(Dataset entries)
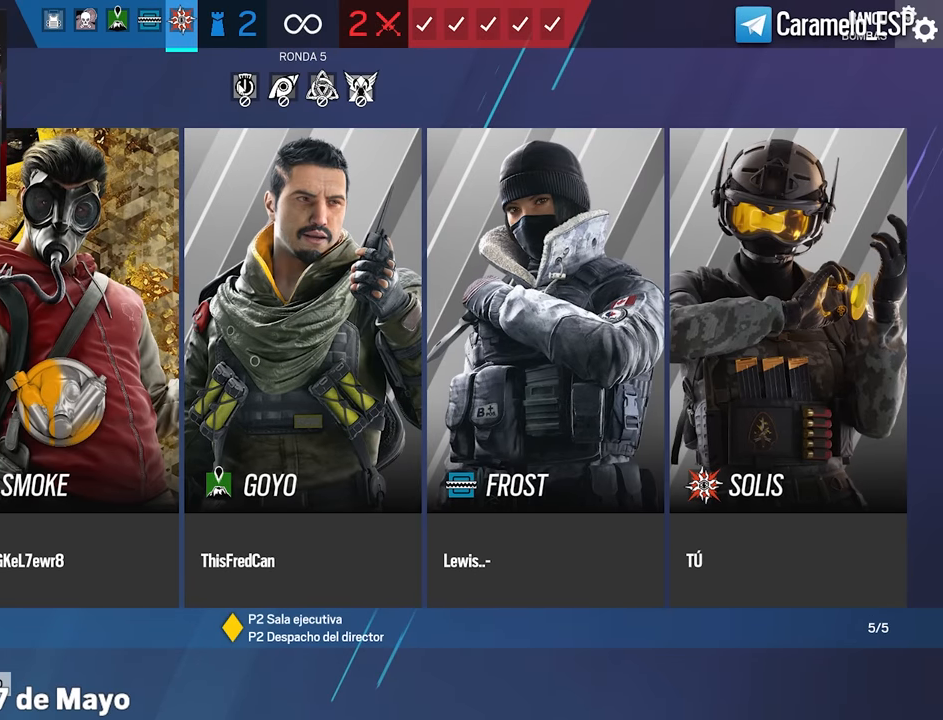
{"keys": [], "mouse": [], "events": []}
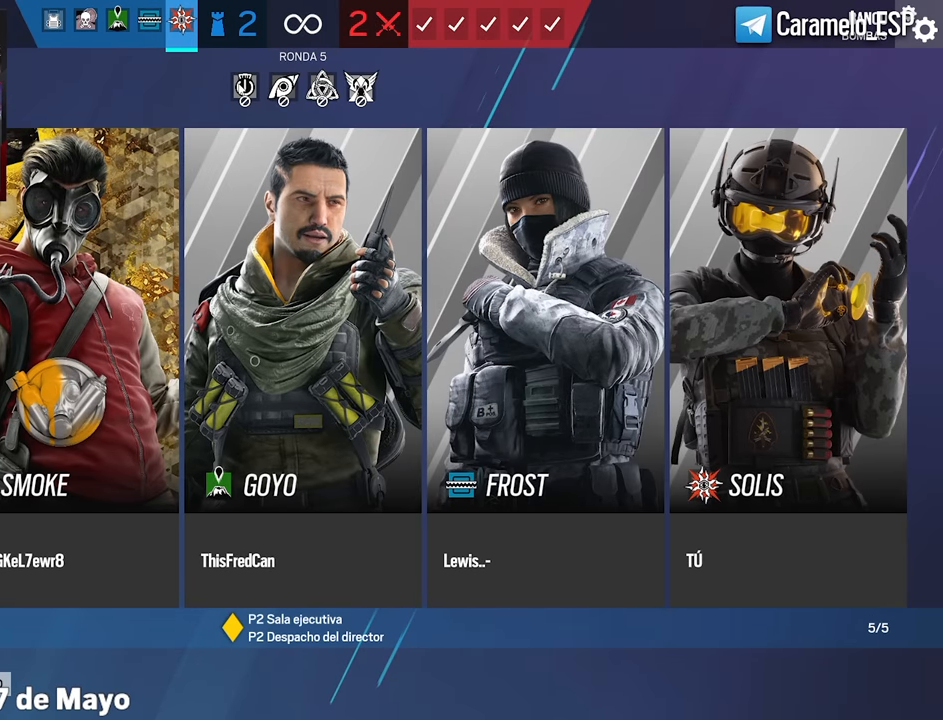
{"keys": [], "mouse": [], "events": [[284, "mouse_left", "down"], [367, "mouse_left", "up"]]}
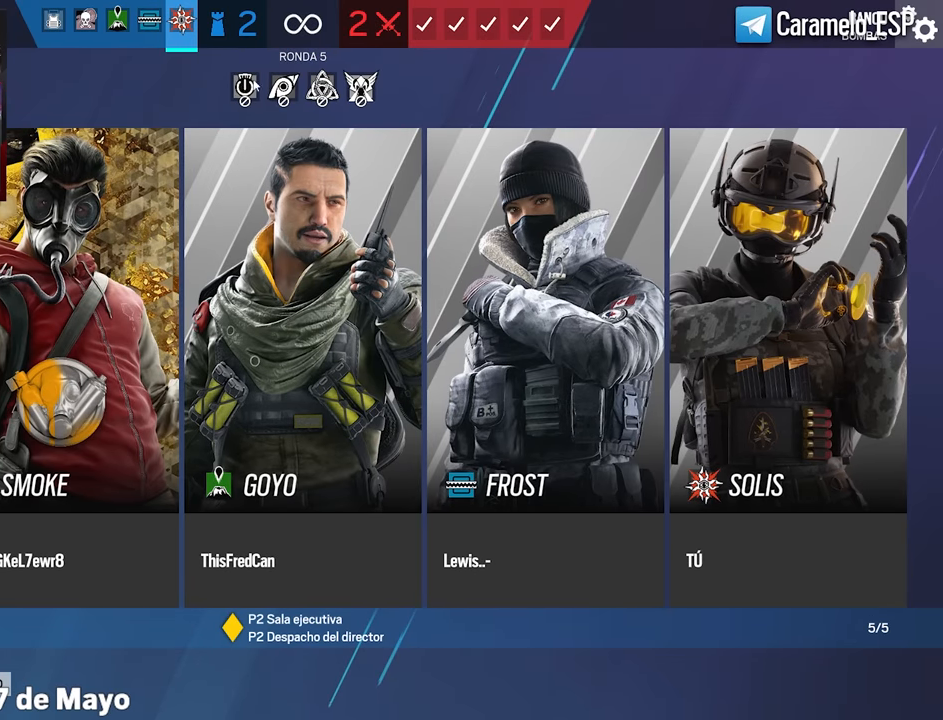
{"keys": [], "mouse": [], "events": [[200, "mouse_left", "down"], [300, "mouse_left", "up"]]}
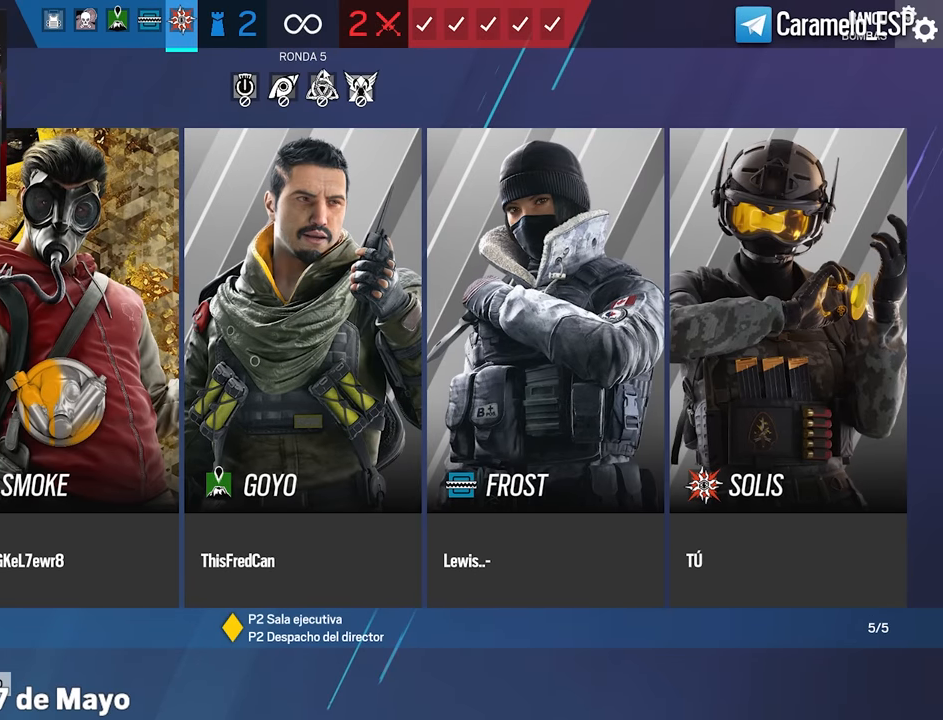
{"keys": [], "mouse": [], "events": []}
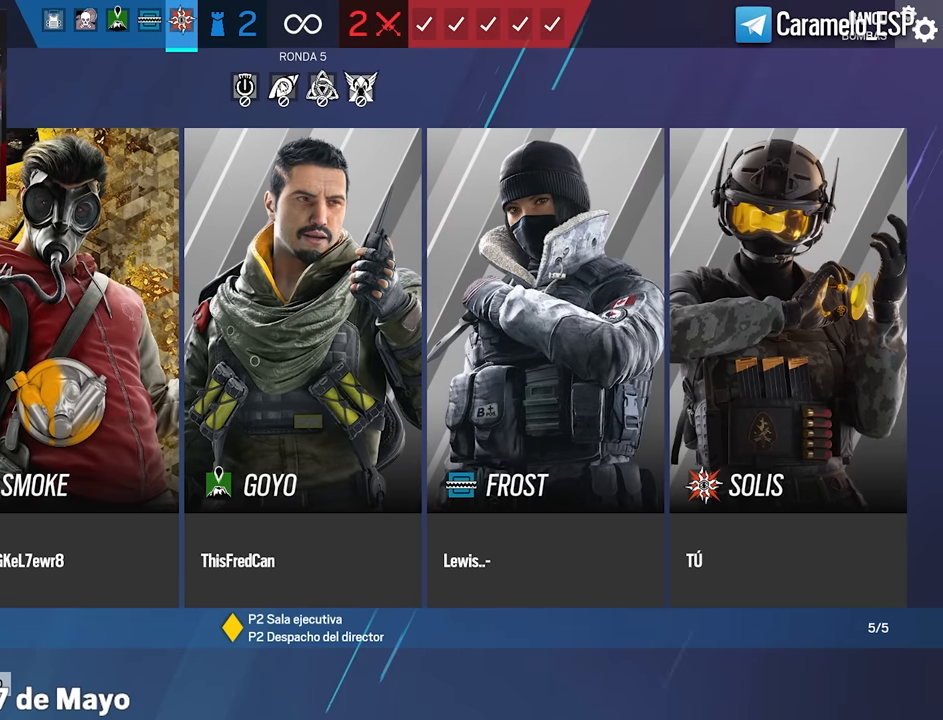
{"keys": [], "mouse": [], "events": []}
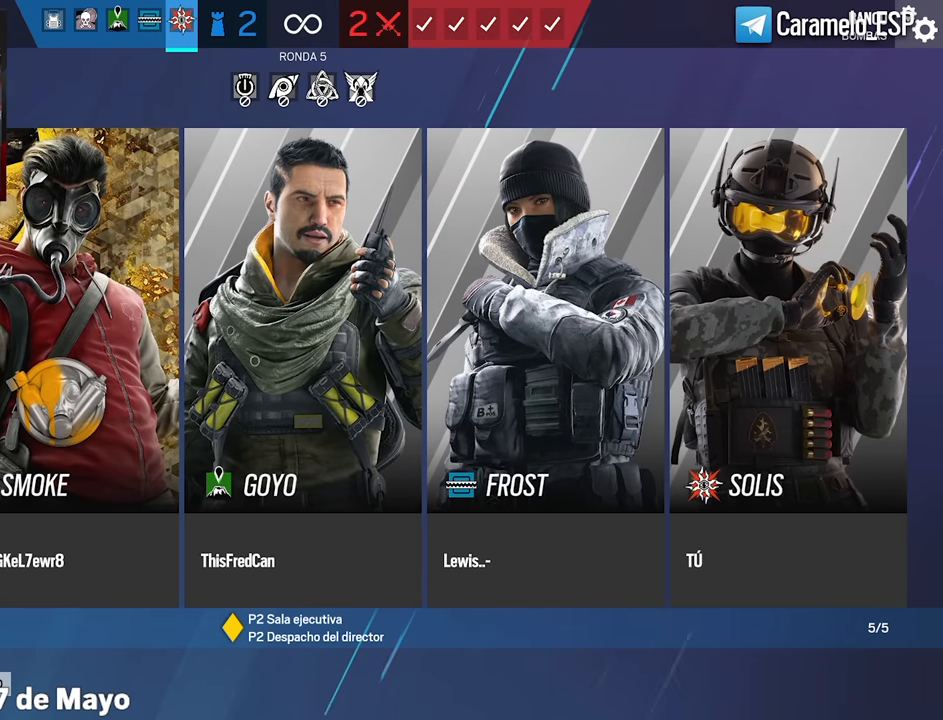
{"keys": [], "mouse": [], "events": []}
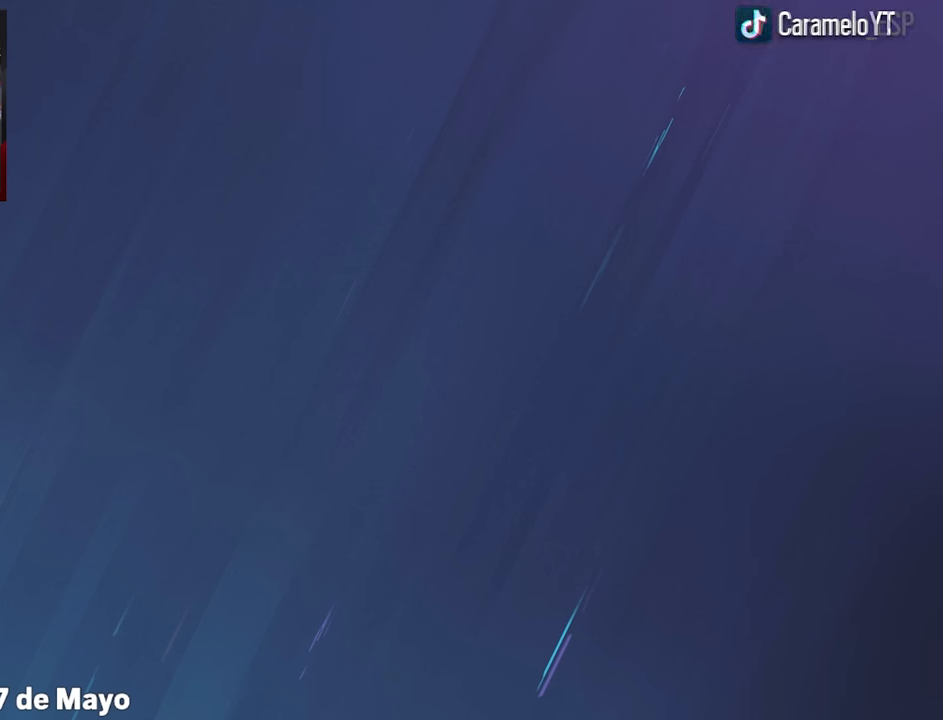
{"keys": [], "mouse": [], "events": [[450, "mouse_left", "down"], [500, "mouse_left", "up"]]}
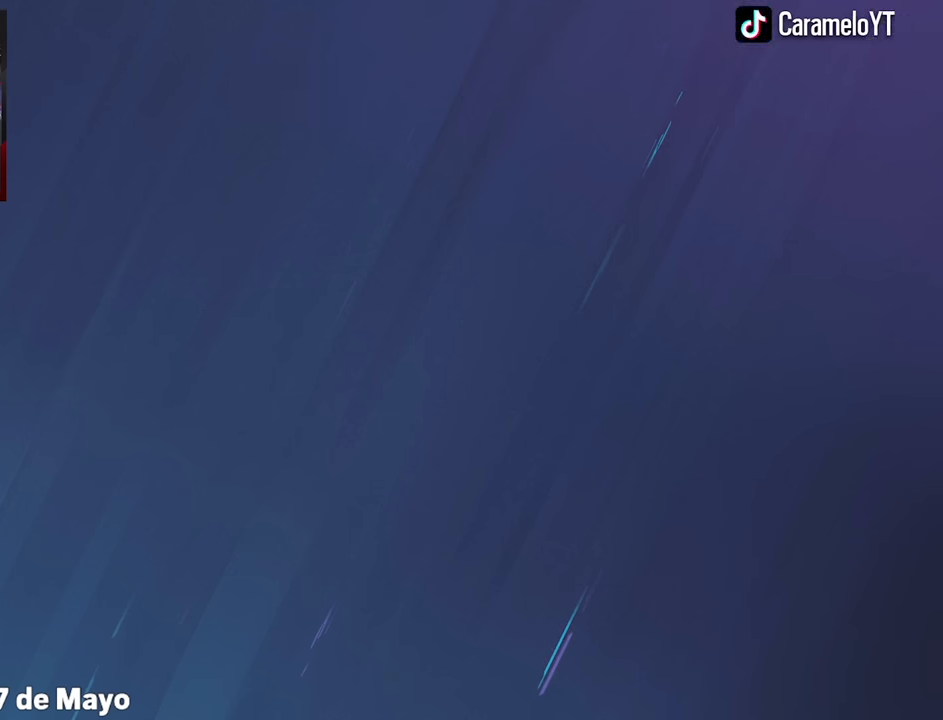
{"keys": [], "mouse": [], "events": []}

**Aim of the exercise**
Go through the entries and retype each one exactly, skipping any image.

**Answer to the exercise**
{"keys": [], "mouse": [], "events": []}
{"keys": [], "mouse": [], "events": [[284, "mouse_left", "down"], [367, "mouse_left", "up"]]}
{"keys": [], "mouse": [], "events": [[200, "mouse_left", "down"], [300, "mouse_left", "up"]]}
{"keys": [], "mouse": [], "events": []}
{"keys": [], "mouse": [], "events": []}
{"keys": [], "mouse": [], "events": []}
{"keys": [], "mouse": [], "events": [[450, "mouse_left", "down"], [500, "mouse_left", "up"]]}
{"keys": [], "mouse": [], "events": []}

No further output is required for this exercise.